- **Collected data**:
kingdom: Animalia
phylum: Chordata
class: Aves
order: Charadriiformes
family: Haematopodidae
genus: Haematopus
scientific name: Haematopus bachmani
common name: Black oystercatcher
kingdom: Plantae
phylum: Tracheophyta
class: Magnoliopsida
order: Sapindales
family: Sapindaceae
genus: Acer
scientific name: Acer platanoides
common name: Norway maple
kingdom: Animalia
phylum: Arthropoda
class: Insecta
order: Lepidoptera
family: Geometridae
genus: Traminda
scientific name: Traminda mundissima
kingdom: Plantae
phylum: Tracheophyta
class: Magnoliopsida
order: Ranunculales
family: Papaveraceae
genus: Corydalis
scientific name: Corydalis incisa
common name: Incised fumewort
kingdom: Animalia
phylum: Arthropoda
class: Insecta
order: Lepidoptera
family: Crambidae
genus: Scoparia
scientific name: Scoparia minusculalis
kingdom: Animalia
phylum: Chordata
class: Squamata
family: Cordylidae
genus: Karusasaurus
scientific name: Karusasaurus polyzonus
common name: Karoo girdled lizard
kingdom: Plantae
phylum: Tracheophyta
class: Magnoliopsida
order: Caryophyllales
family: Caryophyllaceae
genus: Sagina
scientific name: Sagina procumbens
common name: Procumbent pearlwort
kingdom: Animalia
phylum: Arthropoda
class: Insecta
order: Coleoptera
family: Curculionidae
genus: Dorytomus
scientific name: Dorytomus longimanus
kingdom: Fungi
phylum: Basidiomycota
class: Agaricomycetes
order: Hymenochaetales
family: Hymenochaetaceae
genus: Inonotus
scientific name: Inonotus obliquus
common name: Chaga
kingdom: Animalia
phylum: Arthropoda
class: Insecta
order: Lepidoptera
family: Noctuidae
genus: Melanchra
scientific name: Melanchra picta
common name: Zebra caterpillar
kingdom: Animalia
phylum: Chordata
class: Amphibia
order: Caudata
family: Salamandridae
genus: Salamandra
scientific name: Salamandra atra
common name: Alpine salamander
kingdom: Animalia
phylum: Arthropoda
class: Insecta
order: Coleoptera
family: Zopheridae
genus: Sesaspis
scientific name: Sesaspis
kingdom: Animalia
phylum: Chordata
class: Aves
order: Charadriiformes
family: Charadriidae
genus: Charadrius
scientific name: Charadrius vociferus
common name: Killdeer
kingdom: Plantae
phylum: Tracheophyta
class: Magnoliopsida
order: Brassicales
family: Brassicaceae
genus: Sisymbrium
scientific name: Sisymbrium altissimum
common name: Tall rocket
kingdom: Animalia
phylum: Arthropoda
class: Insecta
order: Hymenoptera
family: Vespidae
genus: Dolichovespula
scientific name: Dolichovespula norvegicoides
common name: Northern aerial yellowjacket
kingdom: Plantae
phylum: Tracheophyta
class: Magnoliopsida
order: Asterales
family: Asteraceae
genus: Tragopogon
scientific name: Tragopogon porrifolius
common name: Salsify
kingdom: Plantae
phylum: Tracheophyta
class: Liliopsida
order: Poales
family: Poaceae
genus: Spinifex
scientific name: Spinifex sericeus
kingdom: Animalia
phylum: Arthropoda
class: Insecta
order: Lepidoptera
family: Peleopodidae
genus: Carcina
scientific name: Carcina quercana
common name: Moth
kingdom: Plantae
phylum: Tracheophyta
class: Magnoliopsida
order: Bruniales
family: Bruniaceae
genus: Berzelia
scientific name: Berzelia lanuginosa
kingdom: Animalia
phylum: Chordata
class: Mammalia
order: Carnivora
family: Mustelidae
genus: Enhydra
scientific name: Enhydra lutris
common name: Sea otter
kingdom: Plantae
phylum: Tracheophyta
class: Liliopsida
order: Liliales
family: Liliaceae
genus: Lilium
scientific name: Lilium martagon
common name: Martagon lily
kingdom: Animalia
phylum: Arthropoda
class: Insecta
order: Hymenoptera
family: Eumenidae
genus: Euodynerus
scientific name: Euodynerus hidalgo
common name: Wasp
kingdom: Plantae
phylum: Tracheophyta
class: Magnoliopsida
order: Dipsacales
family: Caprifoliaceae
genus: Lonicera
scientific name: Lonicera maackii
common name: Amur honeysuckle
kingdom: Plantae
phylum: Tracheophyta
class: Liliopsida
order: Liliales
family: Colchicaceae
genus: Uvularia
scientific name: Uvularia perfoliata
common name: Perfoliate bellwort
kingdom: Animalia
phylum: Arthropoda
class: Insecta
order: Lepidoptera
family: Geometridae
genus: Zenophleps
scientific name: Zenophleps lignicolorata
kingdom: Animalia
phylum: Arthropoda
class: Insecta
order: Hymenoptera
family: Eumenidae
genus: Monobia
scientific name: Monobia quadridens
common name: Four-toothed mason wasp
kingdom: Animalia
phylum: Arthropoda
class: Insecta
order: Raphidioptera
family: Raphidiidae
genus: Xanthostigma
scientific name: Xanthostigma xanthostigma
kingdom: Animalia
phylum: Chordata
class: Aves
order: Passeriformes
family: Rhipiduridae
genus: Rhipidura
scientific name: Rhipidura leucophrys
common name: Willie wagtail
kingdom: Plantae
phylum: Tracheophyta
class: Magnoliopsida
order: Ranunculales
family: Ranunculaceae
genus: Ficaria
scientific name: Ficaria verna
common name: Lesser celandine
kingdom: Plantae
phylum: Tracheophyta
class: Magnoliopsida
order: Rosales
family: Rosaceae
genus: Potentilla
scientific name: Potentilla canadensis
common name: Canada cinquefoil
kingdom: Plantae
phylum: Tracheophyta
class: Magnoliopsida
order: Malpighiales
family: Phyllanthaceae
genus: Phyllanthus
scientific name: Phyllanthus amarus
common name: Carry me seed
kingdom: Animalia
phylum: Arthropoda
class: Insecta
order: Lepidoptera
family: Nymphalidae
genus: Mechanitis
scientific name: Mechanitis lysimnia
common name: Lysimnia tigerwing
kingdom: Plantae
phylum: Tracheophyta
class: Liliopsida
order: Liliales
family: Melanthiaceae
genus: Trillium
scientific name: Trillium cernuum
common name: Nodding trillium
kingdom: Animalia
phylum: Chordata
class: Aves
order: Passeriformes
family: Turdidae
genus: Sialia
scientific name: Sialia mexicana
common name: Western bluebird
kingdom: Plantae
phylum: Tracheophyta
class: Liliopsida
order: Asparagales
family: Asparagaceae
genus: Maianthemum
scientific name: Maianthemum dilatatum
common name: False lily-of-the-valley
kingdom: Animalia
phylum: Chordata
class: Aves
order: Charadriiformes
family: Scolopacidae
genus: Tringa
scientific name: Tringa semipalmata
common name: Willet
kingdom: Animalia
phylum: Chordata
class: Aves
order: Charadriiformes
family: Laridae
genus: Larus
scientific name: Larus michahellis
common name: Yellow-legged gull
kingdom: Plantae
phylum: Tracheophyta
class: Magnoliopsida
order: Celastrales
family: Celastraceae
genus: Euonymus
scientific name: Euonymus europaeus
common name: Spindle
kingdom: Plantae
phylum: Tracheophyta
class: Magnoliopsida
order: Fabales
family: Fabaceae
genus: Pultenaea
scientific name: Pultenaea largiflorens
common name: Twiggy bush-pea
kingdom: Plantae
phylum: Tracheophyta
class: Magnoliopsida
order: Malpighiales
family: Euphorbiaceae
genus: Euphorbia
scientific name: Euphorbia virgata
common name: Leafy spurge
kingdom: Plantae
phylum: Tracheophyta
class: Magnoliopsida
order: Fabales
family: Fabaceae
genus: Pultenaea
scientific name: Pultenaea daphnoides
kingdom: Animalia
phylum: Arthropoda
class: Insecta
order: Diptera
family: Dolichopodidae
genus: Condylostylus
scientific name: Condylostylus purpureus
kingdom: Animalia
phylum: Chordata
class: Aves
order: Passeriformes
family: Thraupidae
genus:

- **Stated exercise**: Reproduce every line of the records above without changing any character.

- **The response**:
kingdom: Animalia
phylum: Chordata
class: Aves
order: Charadriiformes
family: Haematopodidae
genus: Haematopus
scientific name: Haematopus bachmani
common name: Black oystercatcher
kingdom: Plantae
phylum: Tracheophyta
class: Magnoliopsida
order: Sapindales
family: Sapindaceae
genus: Acer
scientific name: Acer platanoides
common name: Norway maple
kingdom: Animalia
phylum: Arthropoda
class: Insecta
order: Lepidoptera
family: Geometridae
genus: Traminda
scientific name: Traminda mundissima
kingdom: Plantae
phylum: Tracheophyta
class: Magnoliopsida
order: Ranunculales
family: Papaveraceae
genus: Corydalis
scientific name: Corydalis incisa
common name: Incised fumewort
kingdom: Animalia
phylum: Arthropoda
class: Insecta
order: Lepidoptera
family: Crambidae
genus: Scoparia
scientific name: Scoparia minusculalis
kingdom: Animalia
phylum: Chordata
class: Squamata
family: Cordylidae
genus: Karusasaurus
scientific name: Karusasaurus polyzonus
common name: Karoo girdled lizard
kingdom: Plantae
phylum: Tracheophyta
class: Magnoliopsida
order: Caryophyllales
family: Caryophyllaceae
genus: Sagina
scientific name: Sagina procumbens
common name: Procumbent pearlwort
kingdom: Animalia
phylum: Arthropoda
class: Insecta
order: Coleoptera
family: Curculionidae
genus: Dorytomus
scientific name: Dorytomus longimanus
kingdom: Fungi
phylum: Basidiomycota
class: Agaricomycetes
order: Hymenochaetales
family: Hymenochaetaceae
genus: Inonotus
scientific name: Inonotus obliquus
common name: Chaga
kingdom: Animalia
phylum: Arthropoda
class: Insecta
order: Lepidoptera
family: Noctuidae
genus: Melanchra
scientific name: Melanchra picta
common name: Zebra caterpillar
kingdom: Animalia
phylum: Chordata
class: Amphibia
order: Caudata
family: Salamandridae
genus: Salamandra
scientific name: Salamandra atra
common name: Alpine salamander
kingdom: Animalia
phylum: Arthropoda
class: Insecta
order: Coleoptera
family: Zopheridae
genus: Sesaspis
scientific name: Sesaspis
kingdom: Animalia
phylum: Chordata
class: Aves
order: Charadriiformes
family: Charadriidae
genus: Charadrius
scientific name: Charadrius vociferus
common name: Killdeer
kingdom: Plantae
phylum: Tracheophyta
class: Magnoliopsida
order: Brassicales
family: Brassicaceae
genus: Sisymbrium
scientific name: Sisymbrium altissimum
common name: Tall rocket
kingdom: Animalia
phylum: Arthropoda
class: Insecta
order: Hymenoptera
family: Vespidae
genus: Dolichovespula
scientific name: Dolichovespula norvegicoides
common name: Northern aerial yellowjacket
kingdom: Plantae
phylum: Tracheophyta
class: Magnoliopsida
order: Asterales
family: Asteraceae
genus: Tragopogon
scientific name: Tragopogon porrifolius
common name: Salsify
kingdom: Plantae
phylum: Tracheophyta
class: Liliopsida
order: Poales
family: Poaceae
genus: Spinifex
scientific name: Spinifex sericeus
kingdom: Animalia
phylum: Arthropoda
class: Insecta
order: Lepidoptera
family: Peleopodidae
genus: Carcina
scientific name: Carcina quercana
common name: Moth
kingdom: Plantae
phylum: Tracheophyta
class: Magnoliopsida
order: Bruniales
family: Bruniaceae
genus: Berzelia
scientific name: Berzelia lanuginosa
kingdom: Animalia
phylum: Chordata
class: Mammalia
order: Carnivora
family: Mustelidae
genus: Enhydra
scientific name: Enhydra lutris
common name: Sea otter
kingdom: Plantae
phylum: Tracheophyta
class: Liliopsida
order: Liliales
family: Liliaceae
genus: Lilium
scientific name: Lilium martagon
common name: Martagon lily
kingdom: Animalia
phylum: Arthropoda
class: Insecta
order: Hymenoptera
family: Eumenidae
genus: Euodynerus
scientific name: Euodynerus hidalgo
common name: Wasp
kingdom: Plantae
phylum: Tracheophyta
class: Magnoliopsida
order: Dipsacales
family: Caprifoliaceae
genus: Lonicera
scientific name: Lonicera maackii
common name: Amur honeysuckle
kingdom: Plantae
phylum: Tracheophyta
class: Liliopsida
order: Liliales
family: Colchicaceae
genus: Uvularia
scientific name: Uvularia perfoliata
common name: Perfoliate bellwort
kingdom: Animalia
phylum: Arthropoda
class: Insecta
order: Lepidoptera
family: Geometridae
genus: Zenophleps
scientific name: Zenophleps lignicolorata
kingdom: Animalia
phylum: Arthropoda
class: Insecta
order: Hymenoptera
family: Eumenidae
genus: Monobia
scientific name: Monobia quadridens
common name: Four-toothed mason wasp
kingdom: Animalia
phylum: Arthropoda
class: Insecta
order: Raphidioptera
family: Raphidiidae
genus: Xanthostigma
scientific name: Xanthostigma xanthostigma
kingdom: Animalia
phylum: Chordata
class: Aves
order: Passeriformes
family: Rhipiduridae
genus: Rhipidura
scientific name: Rhipidura leucophrys
common name: Willie wagtail
kingdom: Plantae
phylum: Tracheophyta
class: Magnoliopsida
order: Ranunculales
family: Ranunculaceae
genus: Ficaria
scientific name: Ficaria verna
common name: Lesser celandine
kingdom: Plantae
phylum: Tracheophyta
class: Magnoliopsida
order: Rosales
family: Rosaceae
genus: Potentilla
scientific name: Potentilla canadensis
common name: Canada cinquefoil
kingdom: Plantae
phylum: Tracheophyta
class: Magnoliopsida
order: Malpighiales
family: Phyllanthaceae
genus: Phyllanthus
scientific name: Phyllanthus amarus
common name: Carry me seed
kingdom: Animalia
phylum: Arthropoda
class: Insecta
order: Lepidoptera
family: Nymphalidae
genus: Mechanitis
scientific name: Mechanitis lysimnia
common name: Lysimnia tigerwing
kingdom: Plantae
phylum: Tracheophyta
class: Liliopsida
order: Liliales
family: Melanthiaceae
genus: Trillium
scientific name: Trillium cernuum
common name: Nodding trillium
kingdom: Animalia
phylum: Chordata
class: Aves
order: Passeriformes
family: Turdidae
genus: Sialia
scientific name: Sialia mexicana
common name: Western bluebird
kingdom: Plantae
phylum: Tracheophyta
class: Liliopsida
order: Asparagales
family: Asparagaceae
genus: Maianthemum
scientific name: Maianthemum dilatatum
common name: False lily-of-the-valley
kingdom: Animalia
phylum: Chordata
class: Aves
order: Charadriiformes
family: Scolopacidae
genus: Tringa
scientific name: Tringa semipalmata
common name: Willet
kingdom: Animalia
phylum: Chordata
class: Aves
order: Charadriiformes
family: Laridae
genus: Larus
scientific name: Larus michahellis
common name: Yellow-legged gull
kingdom: Plantae
phylum: Tracheophyta
class: Magnoliopsida
order: Celastrales
family: Celastraceae
genus: Euonymus
scientific name: Euonymus europaeus
common name: Spindle
kingdom: Plantae
phylum: Tracheophyta
class: Magnoliopsida
order: Fabales
family: Fabaceae
genus: Pultenaea
scientific name: Pultenaea largiflorens
common name: Twiggy bush-pea
kingdom: Plantae
phylum: Tracheophyta
class: Magnoliopsida
order: Malpighiales
family: Euphorbiaceae
genus: Euphorbia
scientific name: Euphorbia virgata
common name: Leafy spurge
kingdom: Plantae
phylum: Tracheophyta
class: Magnoliopsida
order: Fabales
family: Fabaceae
genus: Pultenaea
scientific name: Pultenaea daphnoides
kingdom: Animalia
phylum: Arthropoda
class: Insecta
order: Diptera
family: Dolichopodidae
genus: Condylostylus
scientific name: Condylostylus purpureus
kingdom: Animalia
phylum: Chordata
class: Aves
order: Passeriformes
family: Thraupidae
genus:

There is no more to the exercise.